North Adams mayoral race: Challenger Branch takes chance to `stand up'

Mayoral candidate Rachel Branch describes herself as a low-income "seasoned citizen," and believes that "all local politics are global, and global politics are local."

NORTH ADAMS — Rachel Branch has a wealth of experience in a wide variety of professions, and she wants to bring those experiences and skills to City Hall if she wins the Nov. 5 mayoral election.

She is the only challenger to incumbent candidate Mayor Thomas Bernard.

Branch, 77, said she is running for mayor because "it's one more way for me to stand up and speak out." Also, "I don't believe any candidate should be running unopposed. It's not healthy."

She describes herself as a low-income "seasoned citizen," eschewing the traditional "senior citizen" phraseology.

Branch believes that "all local politics are global, and global politics are local." She wants to reform the "patriarchal systems," address the climate catastrophe, end domestic abuse and sexual assault, and enact campaign finance reform.

"There is just so much hate and division — I'm afraid for our country," she said.

She stresses that she is not running against her opponent, but running for the office.

A descendant of several city founding families, Branch was born and raised in North Adams.
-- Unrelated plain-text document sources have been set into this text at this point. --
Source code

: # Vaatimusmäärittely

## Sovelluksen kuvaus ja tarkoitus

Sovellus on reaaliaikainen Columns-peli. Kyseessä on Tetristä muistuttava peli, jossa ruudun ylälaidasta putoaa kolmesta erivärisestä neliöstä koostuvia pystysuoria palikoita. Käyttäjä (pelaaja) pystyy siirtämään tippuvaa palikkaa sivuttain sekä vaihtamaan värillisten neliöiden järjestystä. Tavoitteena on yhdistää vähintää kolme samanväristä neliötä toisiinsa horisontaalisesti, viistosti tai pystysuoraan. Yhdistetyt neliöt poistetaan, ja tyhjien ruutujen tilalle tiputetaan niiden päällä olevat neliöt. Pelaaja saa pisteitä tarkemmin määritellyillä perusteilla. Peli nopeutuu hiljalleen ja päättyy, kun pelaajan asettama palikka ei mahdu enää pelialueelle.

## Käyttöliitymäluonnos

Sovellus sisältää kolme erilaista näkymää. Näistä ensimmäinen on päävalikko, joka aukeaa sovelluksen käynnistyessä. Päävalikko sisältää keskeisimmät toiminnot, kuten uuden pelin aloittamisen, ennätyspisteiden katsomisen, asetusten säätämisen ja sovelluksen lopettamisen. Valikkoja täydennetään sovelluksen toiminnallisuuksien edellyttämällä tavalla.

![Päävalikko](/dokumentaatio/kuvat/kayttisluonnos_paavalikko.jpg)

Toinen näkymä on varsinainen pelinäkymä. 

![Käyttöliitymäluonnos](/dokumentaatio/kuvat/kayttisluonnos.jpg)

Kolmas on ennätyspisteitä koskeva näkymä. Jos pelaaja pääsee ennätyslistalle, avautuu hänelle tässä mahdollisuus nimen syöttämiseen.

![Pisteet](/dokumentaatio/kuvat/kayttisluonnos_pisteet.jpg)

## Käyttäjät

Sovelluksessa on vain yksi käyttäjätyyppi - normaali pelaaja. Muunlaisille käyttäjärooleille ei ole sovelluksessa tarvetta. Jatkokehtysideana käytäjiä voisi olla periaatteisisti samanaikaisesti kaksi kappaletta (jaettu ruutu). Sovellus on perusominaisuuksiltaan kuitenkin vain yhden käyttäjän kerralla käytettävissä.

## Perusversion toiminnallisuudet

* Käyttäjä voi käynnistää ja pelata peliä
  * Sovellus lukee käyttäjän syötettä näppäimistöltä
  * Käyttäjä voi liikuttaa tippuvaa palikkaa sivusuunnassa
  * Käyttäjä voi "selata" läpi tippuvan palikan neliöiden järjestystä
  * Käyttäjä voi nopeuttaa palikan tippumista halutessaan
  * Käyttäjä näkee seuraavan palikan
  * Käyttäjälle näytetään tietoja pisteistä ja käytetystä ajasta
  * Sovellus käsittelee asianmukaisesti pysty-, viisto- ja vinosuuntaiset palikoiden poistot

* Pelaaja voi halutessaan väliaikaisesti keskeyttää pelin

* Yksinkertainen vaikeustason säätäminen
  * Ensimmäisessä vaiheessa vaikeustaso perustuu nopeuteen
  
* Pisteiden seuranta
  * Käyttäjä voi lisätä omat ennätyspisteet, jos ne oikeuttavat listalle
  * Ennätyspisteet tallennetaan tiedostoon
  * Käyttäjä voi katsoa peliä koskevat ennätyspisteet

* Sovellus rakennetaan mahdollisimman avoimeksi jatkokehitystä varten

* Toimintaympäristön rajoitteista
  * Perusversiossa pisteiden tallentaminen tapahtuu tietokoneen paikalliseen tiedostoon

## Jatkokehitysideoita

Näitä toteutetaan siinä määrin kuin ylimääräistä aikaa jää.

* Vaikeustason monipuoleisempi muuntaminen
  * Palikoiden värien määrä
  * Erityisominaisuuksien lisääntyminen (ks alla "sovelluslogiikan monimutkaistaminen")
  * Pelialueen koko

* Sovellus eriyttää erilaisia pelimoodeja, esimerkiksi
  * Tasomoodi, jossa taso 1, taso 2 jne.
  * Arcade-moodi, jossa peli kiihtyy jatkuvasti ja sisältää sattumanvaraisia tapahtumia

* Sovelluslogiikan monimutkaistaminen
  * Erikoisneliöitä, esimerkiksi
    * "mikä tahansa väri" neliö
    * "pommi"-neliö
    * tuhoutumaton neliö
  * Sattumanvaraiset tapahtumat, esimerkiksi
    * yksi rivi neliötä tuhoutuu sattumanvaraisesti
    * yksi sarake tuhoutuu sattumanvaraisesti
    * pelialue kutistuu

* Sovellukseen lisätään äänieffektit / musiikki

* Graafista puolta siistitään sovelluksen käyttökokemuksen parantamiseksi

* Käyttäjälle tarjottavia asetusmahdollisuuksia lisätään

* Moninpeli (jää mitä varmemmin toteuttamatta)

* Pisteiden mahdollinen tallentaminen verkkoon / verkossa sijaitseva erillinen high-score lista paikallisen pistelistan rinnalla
Later, Branch's life took her to places like Tripoli, Libya, Denver and Bridgeport, Conn., before returning to North Adams in 2000.

Locally, Branch said she still wants North Adams Regional Hospital to return, and is still angry about the "Mill Children" paintings on the pillars of the overpass outside the Massachusetts Museum of Contemporary Art being painted over.

She also expressed concern about the condition of the city's infrastructure, and is opposed to any fossil fuel pipelines crossing through the county.

Branch's professional experience includes work as an executive assistant, legal secretary, volunteer coordinator for nonprofits, law school administrator, and secretary in the media office of a U.S. Air Force base in Tripoli in the mid-1960s.

She has a long list of volunteer experiences in local community groups both here and in Bridgeport. She has also testified to governmental boards a number of times advocating for the environment. For 10 days, she coordinated the disaster volunteer effort after the collapse of a building in 1987 in Bridgeport that killed 28 workers.

"One never forgets the enormity of such a disaster and the loss to so many families," Branch said.

Today, she hosts a local show on Northern Berkshire Community Television Corporation in North Adams and WilliNet in Williamstown called "Solutions Rising." She was also a foster parent for a number of years.

Branch has a number of concerns, including possible leaks in aging natural gas lines, the possibility of gentrification in the city, the opioid crisis and the crime rate.

"We have to build a sense of community — North Adams should be a healthy, warm and welcoming city," she said. "I really love North Adams and I want to see it as a premier city."